The very best tracks are the ones where Editors fully embrace their new pop vibe. ‘Darkness At the Door’ shares an aural palette with M83 and is their most upbeat and catchiest offering on the track. There are times, however, where the band seem to struggle with direction, merely throwing together a messy cacophony of over-experimentation and meandering lyrics: “I’m not breaking the mould, I wouldn’t fill it, hold my life in your hands if you did,” Smith sings on ‘Nothingness’, which is half a dance floor anthem and half ballad. It’s a strange mixture, but their goal is more successfully realised on ‘Magazine’ where the dance-pop and gristly alternative rock guitars mix together seamlessly.

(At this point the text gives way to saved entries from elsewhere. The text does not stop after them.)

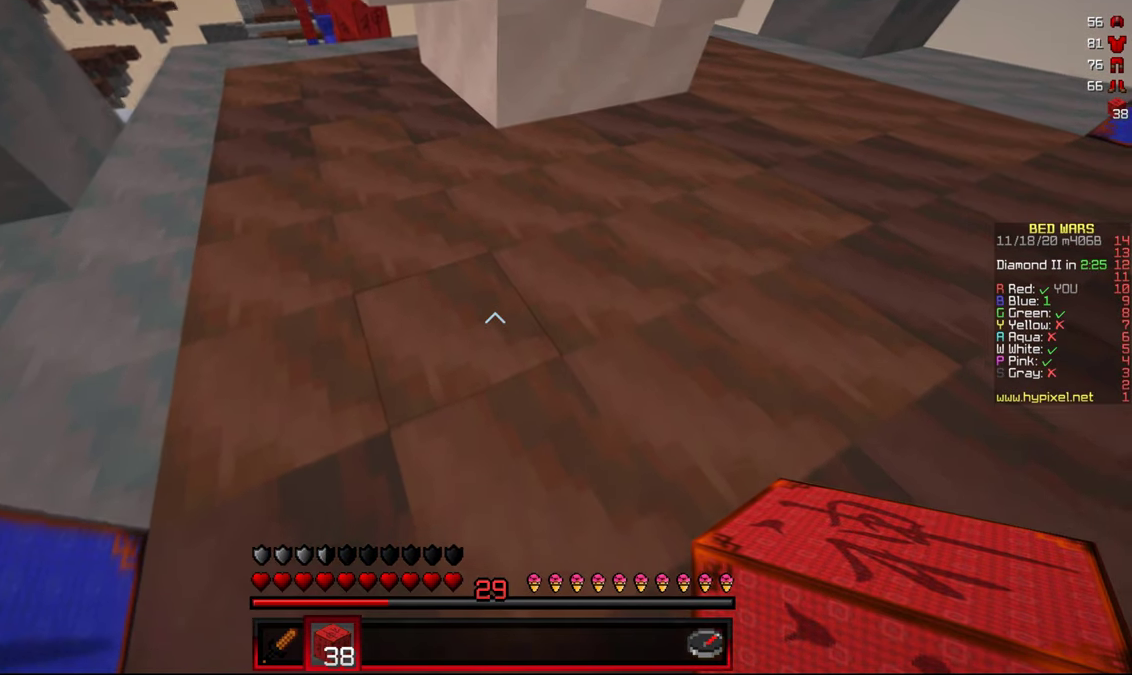
{"keys": ["w"], "mouse": [], "events": [[117, "s", "up"], [333, "w", "down"]]}
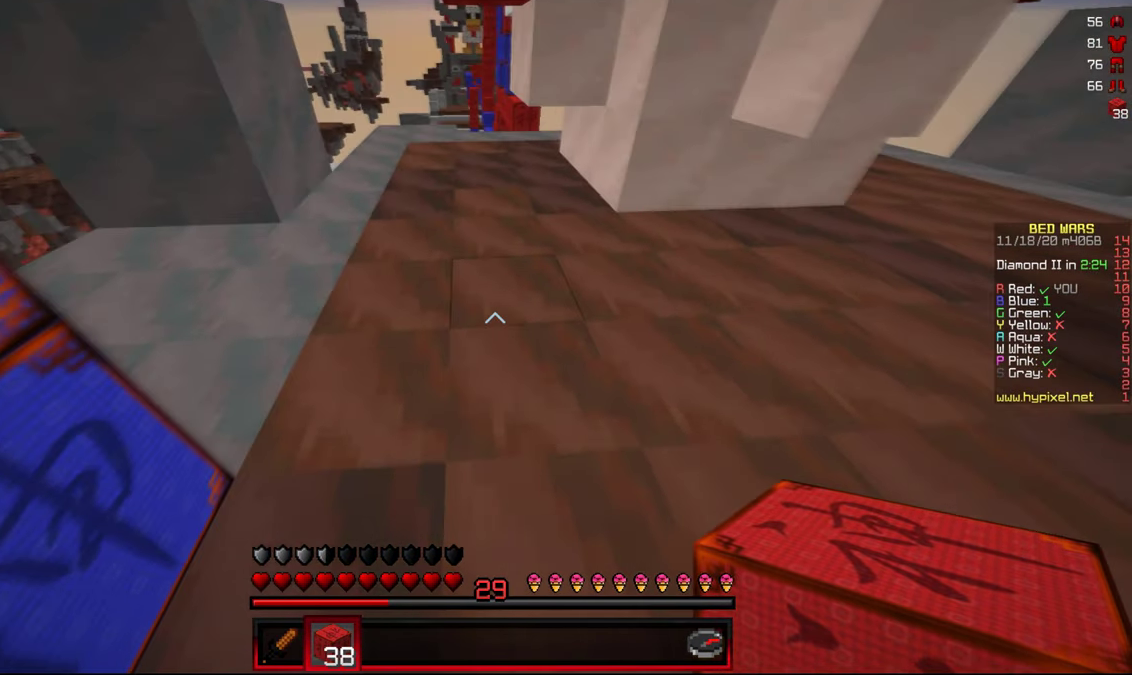
{"keys": ["w"], "mouse": [], "events": []}
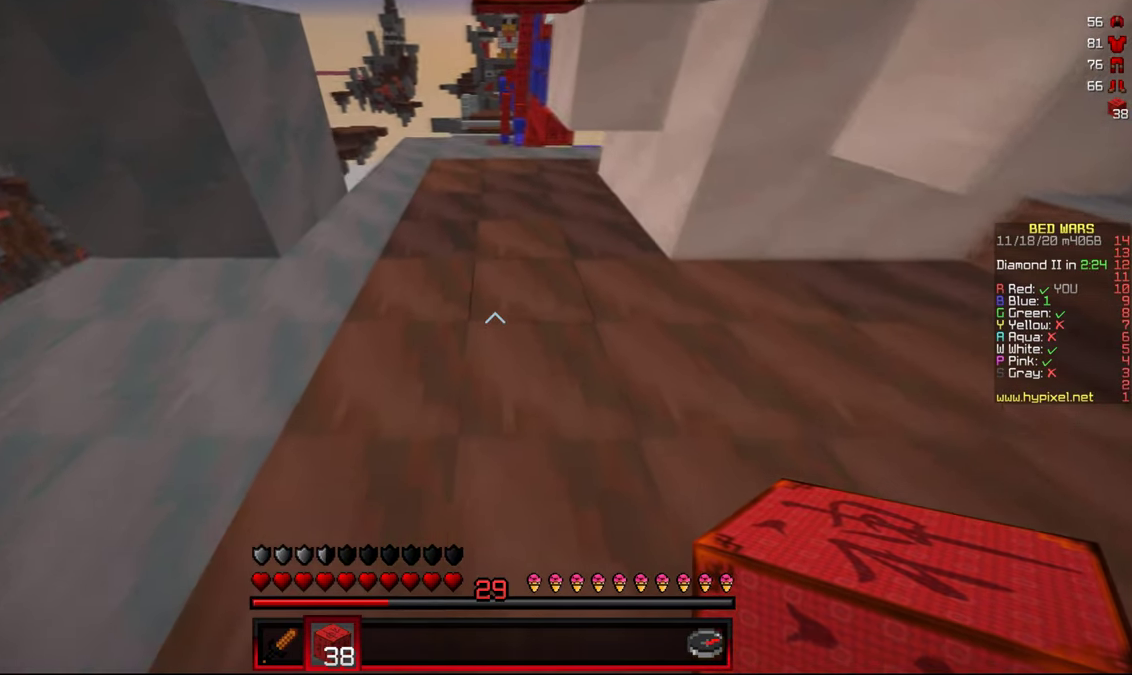
{"keys": ["a", "w"], "mouse": [], "events": [[333, "a", "down"]]}
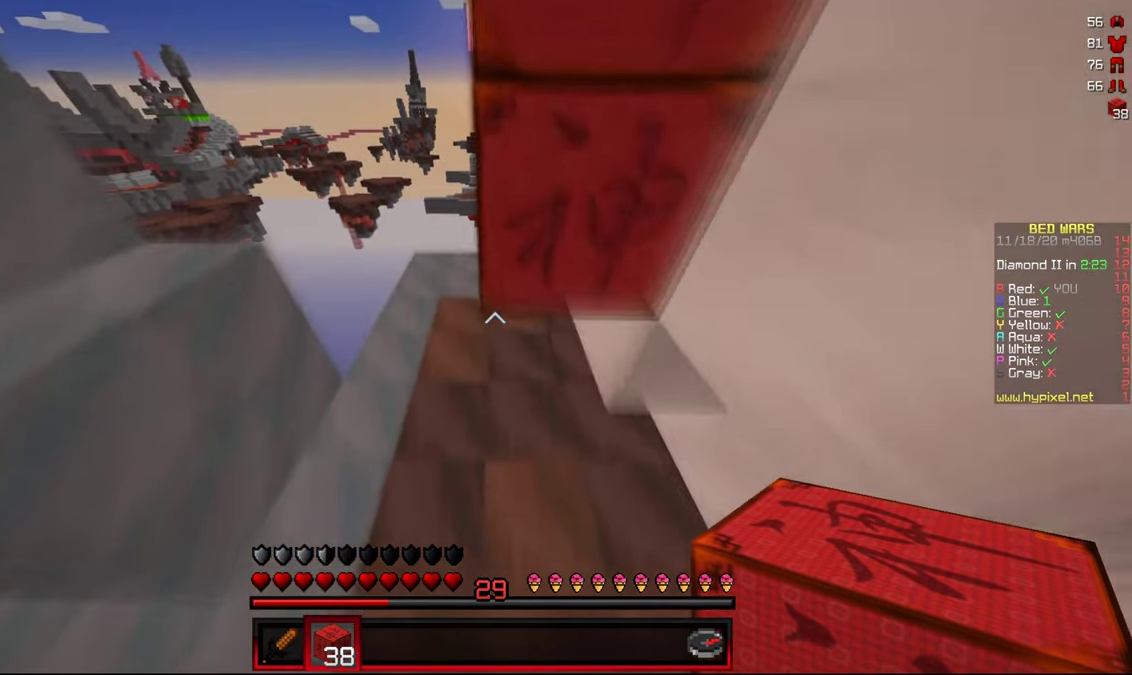
{"keys": ["w"], "mouse": [], "events": [[417, "a", "up"]]}
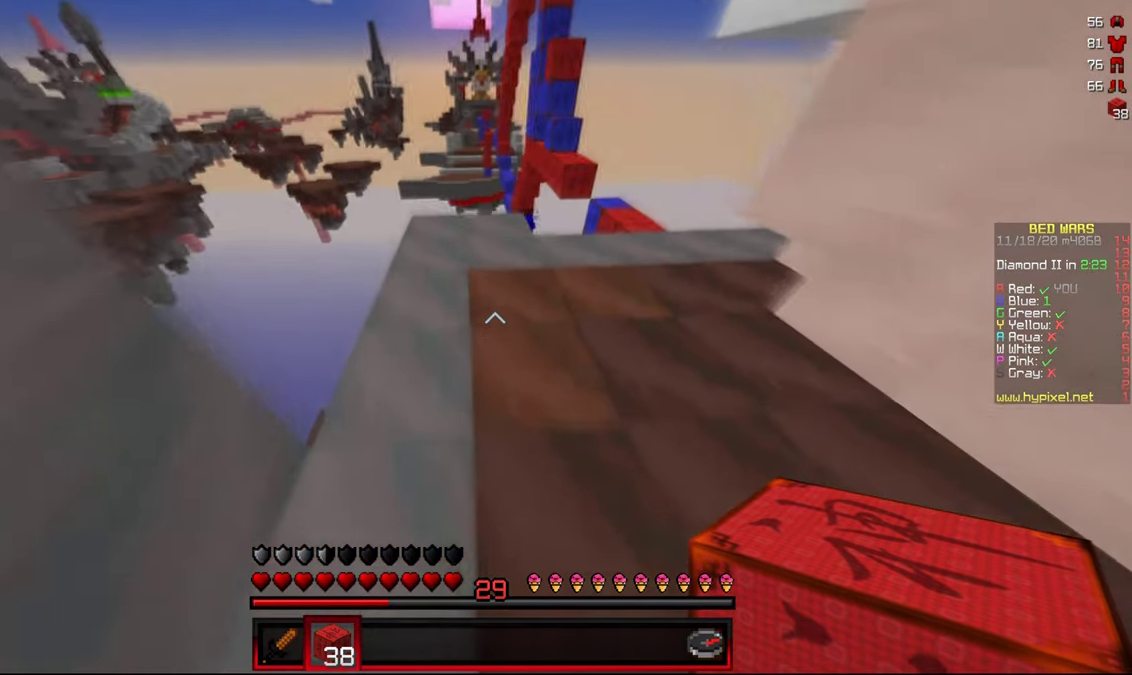
{"keys": ["d", "w"], "mouse": [], "events": [[300, "d", "down"]]}
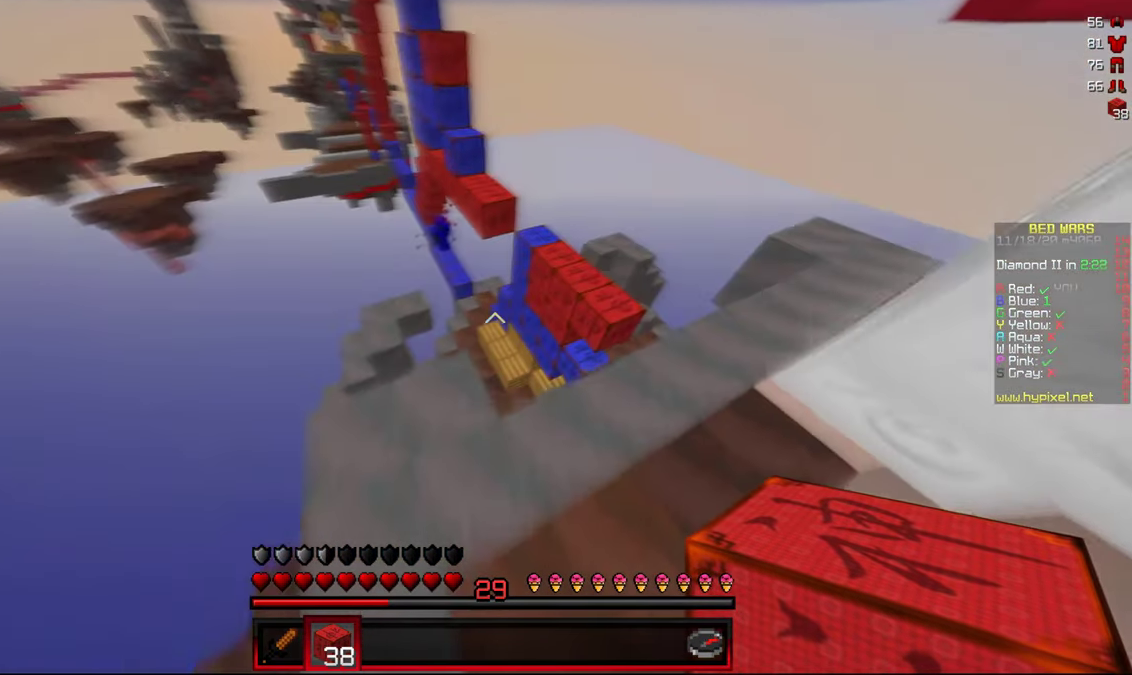
{"keys": ["w"], "mouse": [], "events": [[467, "d", "up"]]}
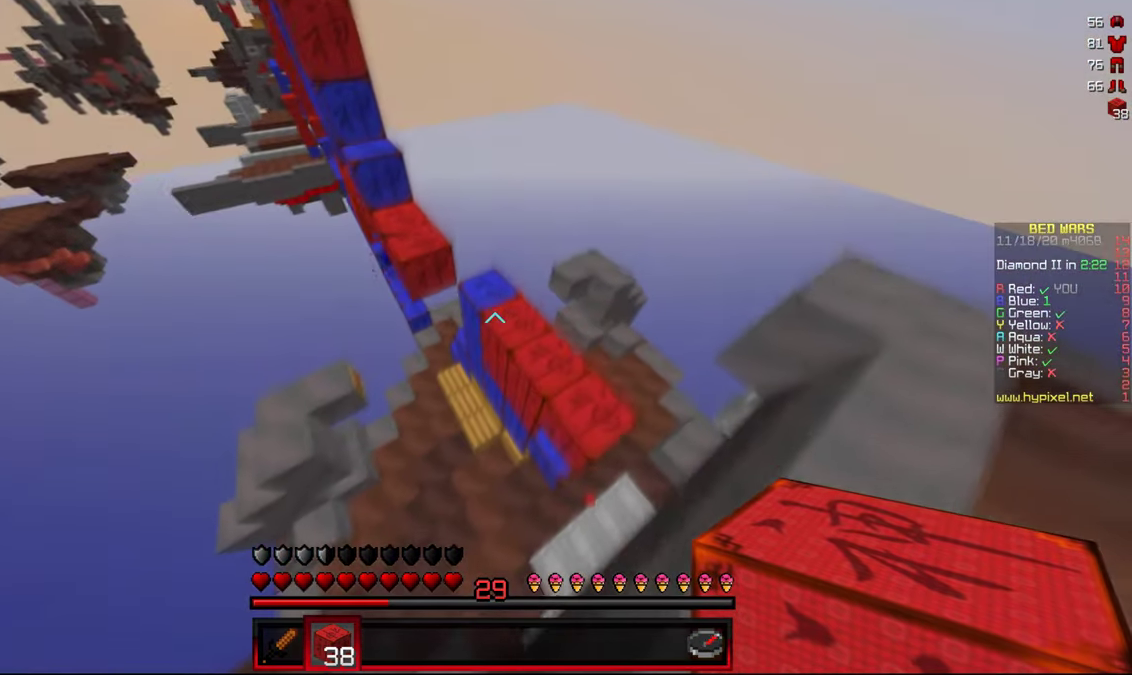
{"keys": ["d", "w"], "mouse": [], "events": [[367, "d", "down"]]}
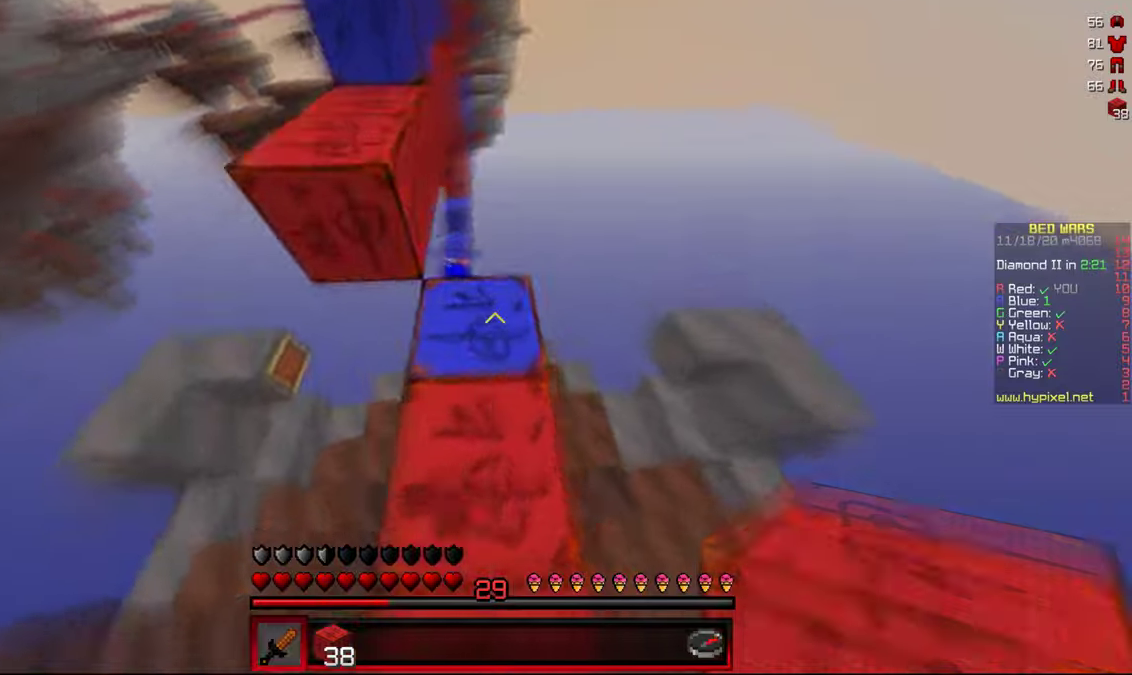
{"keys": ["a"], "mouse": [], "events": [[50, "a", "down"], [67, "d", "up"], [184, "w", "up"], [400, "s", "down"], [500, "s", "up"]]}
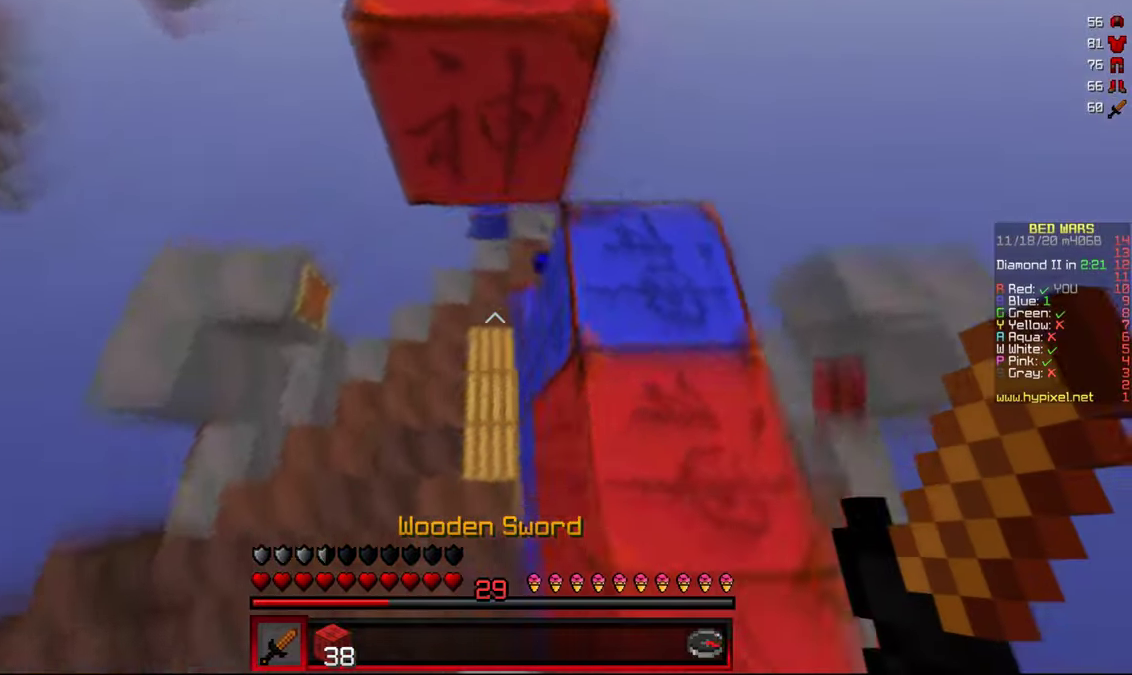
{"keys": ["d", "w"], "mouse": [], "events": [[100, "w", "down"], [234, "a", "up"], [400, "d", "down"]]}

“We cannot go home, we no longer have one, I’ll help you carry the load, I’ll carry you in the arms,” Smith laments on ‘No Sound But the Wind’ which is the most similar to the band’s earlier material. A piano-driven ballad, it is the most melancholy of the album – in both production and lyrics – though penultimate track ‘Counting Spooks’ embraces the synth and new wave production in a way that hints at Disintegration-era Cure. It’s clear with Violence that Editors are working to build upon their new sound instead of re-inventing and re-producing, and though their efforts of combining dark indie disco pop with more morose lyrics and guitar undertones, it is a refreshing new direction.